### What is asked
Set down the portion of the passage on the Medford School District between "Medford School District (549C)" and "at 13,981 students.", inclusive, reproducing it word for word.

* BEGIN Selected passage *

Medford School District (549C) is a school district in the U.S. state of Oregon. It is the largest school district of southern Oregon. The district is bordered directly to the north by the Central Point School District and on the south by the Phoenix-Talent School District. (Other nearby districts include the Ashland School District, Grants Pass School District, and Klamath Falls City School District).  Today, district 549C encompasses 14 primary schools, two secondary schools, and three high schools in three cities: Medford, Jacksonville, and Ruch.  As of 2018, district enrollment stood at 13,981 students.

The Medford School District passed a school bond in November 2006 that collected $189 million to completely rebuild South Medford High School and Lone Pine Elementary School. Some remodeling was done to North Medford High School. All schools received a part of the bond money for repairs and renovations. Wednesday, September 9, 2010 marked the first full day of class for all students at the new South Medford High School on Cunningham Avenue. The same day marked the re-opening of the remodeled North Medford High School for all students.

* END Selected passage *
* BEGIN Entries *

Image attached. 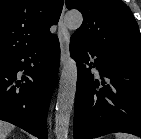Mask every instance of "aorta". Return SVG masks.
I'll use <instances>...</instances> for the list:
<instances>
[{"instance_id":"1","label":"aorta","mask_w":141,"mask_h":139,"mask_svg":"<svg viewBox=\"0 0 141 139\" xmlns=\"http://www.w3.org/2000/svg\"><path fill=\"white\" fill-rule=\"evenodd\" d=\"M83 22L79 11L65 14L64 23L69 30H77ZM77 84V65L70 56L62 68L55 112L56 139H67L70 117L74 105Z\"/></svg>"}]
</instances>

* END Entries *

### Problem solution
Medford School District (549C) is a school district in the U.S. state of Oregon. It is the largest school district of southern Oregon. The district is bordered directly to the north by the Central Point School District and on the south by the Phoenix-Talent School District. (Other nearby districts include the Ashland School District, Grants Pass School District, and Klamath Falls City School District).  Today, district 549C encompasses 14 primary schools, two secondary schools, and three high schools in three cities: Medford, Jacksonville, and Ruch.  As of 2018, district enrollment stood at 13,981 students.